Saturday, March 12, 2011
Nobody Special
There's something to be said for showing up every day for well over 80 years. The real work of living is in the details.
Miss Bessie taught school for all her adult life and never missed a single day of class. She raised eight children, much of the time on her earnings alone, cared for elderly parents, supported and loved a disabled husband, and went to church every Sunday. She fought off cancer, the diabetes that took her left eye, the rheumatoid arthritis that crippled her hands. When her health finally forced her to retire at 74 and she had to accommodate her dialysis, she took a job in a food kitchen two days a week and volunteered at the senior center the other three. She stood a mere five foot, one inch and weighed no more than a hundred pounds, she walked with a cane and carried a small Bible in her purse and she sometimes left home without her teeth, her store bought dentures having never fit quite properly and they often pained her gums. When she could no longer drive, she learned the bus schedules and routes, declaring that the free Medicaid transportation was meant for those truly in need, And besides, she said with a wink, They be so busy and overworked, bless their hearts, I'd be late everywhere I went. At my age, time is a gift from the good Lord and I cain't afford to be wastin' it.

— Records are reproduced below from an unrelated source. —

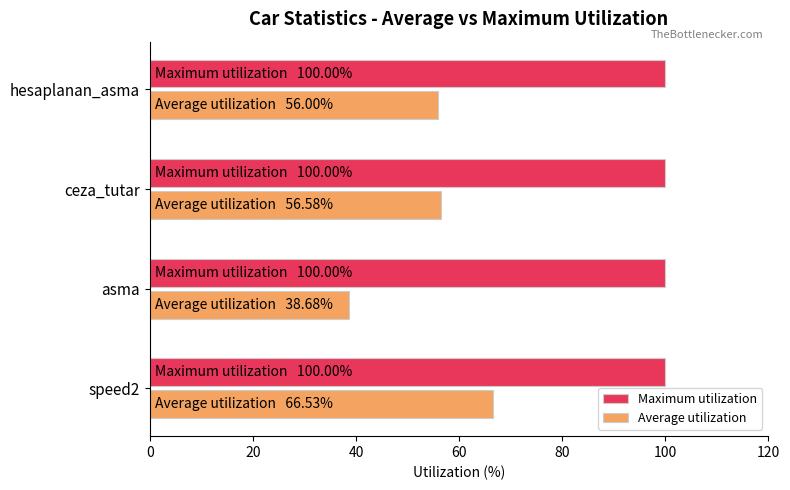

Count the number of categories in the chart.

4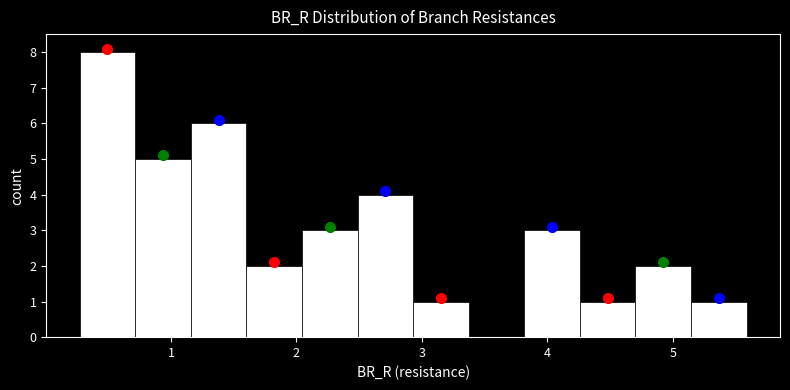

Reading left to right, transcribe this chart: for each bar, give the range it covers on the x-axis and its height. Neither the bar edges nor the heights are printed on the chart, so give them approximately, as read against the axes.

0.3 to 0.7: 8
0.7 to 1.2: 5
1.2 to 1.6: 6
1.6 to 2.0: 2
2.0 to 2.5: 3
2.5 to 2.9: 4
2.9 to 3.4: 1
3.4 to 3.8: 0
3.8 to 4.3: 3
4.3 to 4.7: 1
4.7 to 5.1: 2
5.1 to 5.6: 1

The arthritis in her knees grew worse and the steps to the bus became more than she could manage so she turned to taxis, raiding her coin jars and paying the drivers in quarters and dimes and nickels, tipping only when she felt she could and never more than fifty cents. It's a burden, she told the doctor, but as long as I'm above ground I'm happy to carry it.

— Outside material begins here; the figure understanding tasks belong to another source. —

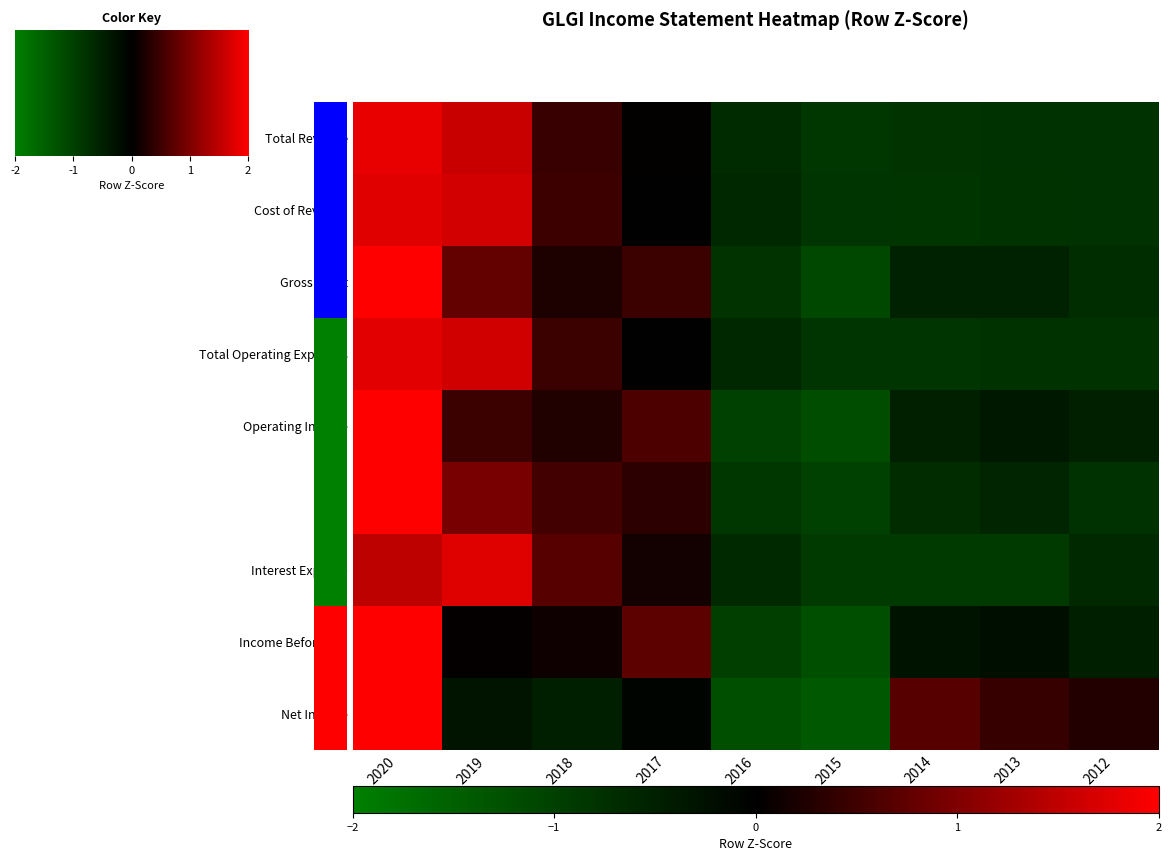

How many values in Operating Income are above zero?

4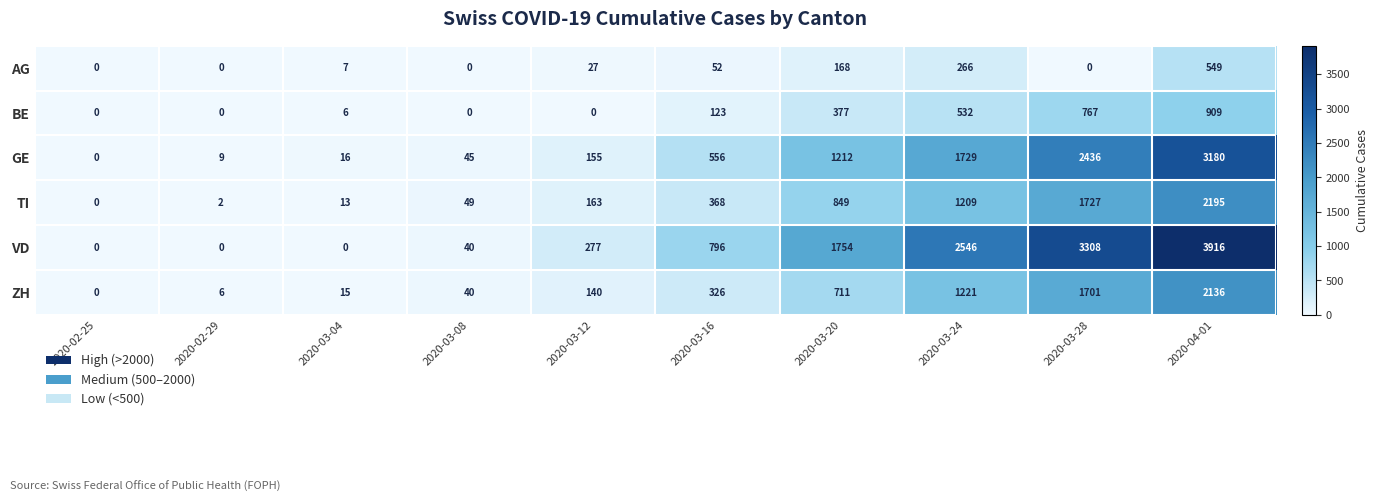

Count the number of data series in this chart.

6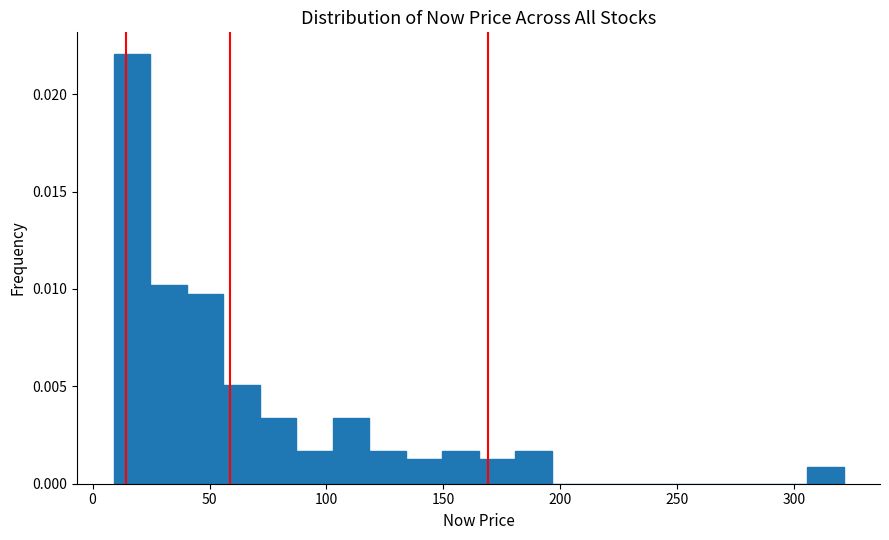

Read against the x-axis, roughly where is the centre of the tallest bar?

15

She passed 80, then 85 - seeming to grow smaller and more frail with each passing year. A walker replaced the cane after her second heart attack and she gave up the food kitchen and cut back at the senior center, settling for two afternoons a week of nothing more strenuous than reading stories and helping to write letters. Her children worried, her husband fussed, but she was determined to keep on. I ain't nobody special, I heard her snap at her son one afternoon, Least I can do is be of use while I'm still able. But of course she was somebody special and the news of her death at 87 - a third and finally fatal heart attack in the middle of a Hemingway story at the senior center, one of her daughters told us - saddened us immeasurably.
My grandmother, who considered being of use essential to a life well lived, would've liked Miss Bessie and likely reminded me that we all have our own brand of uniqueness.
Without wearing any mask that we are conscious of, we have a special face for each friend.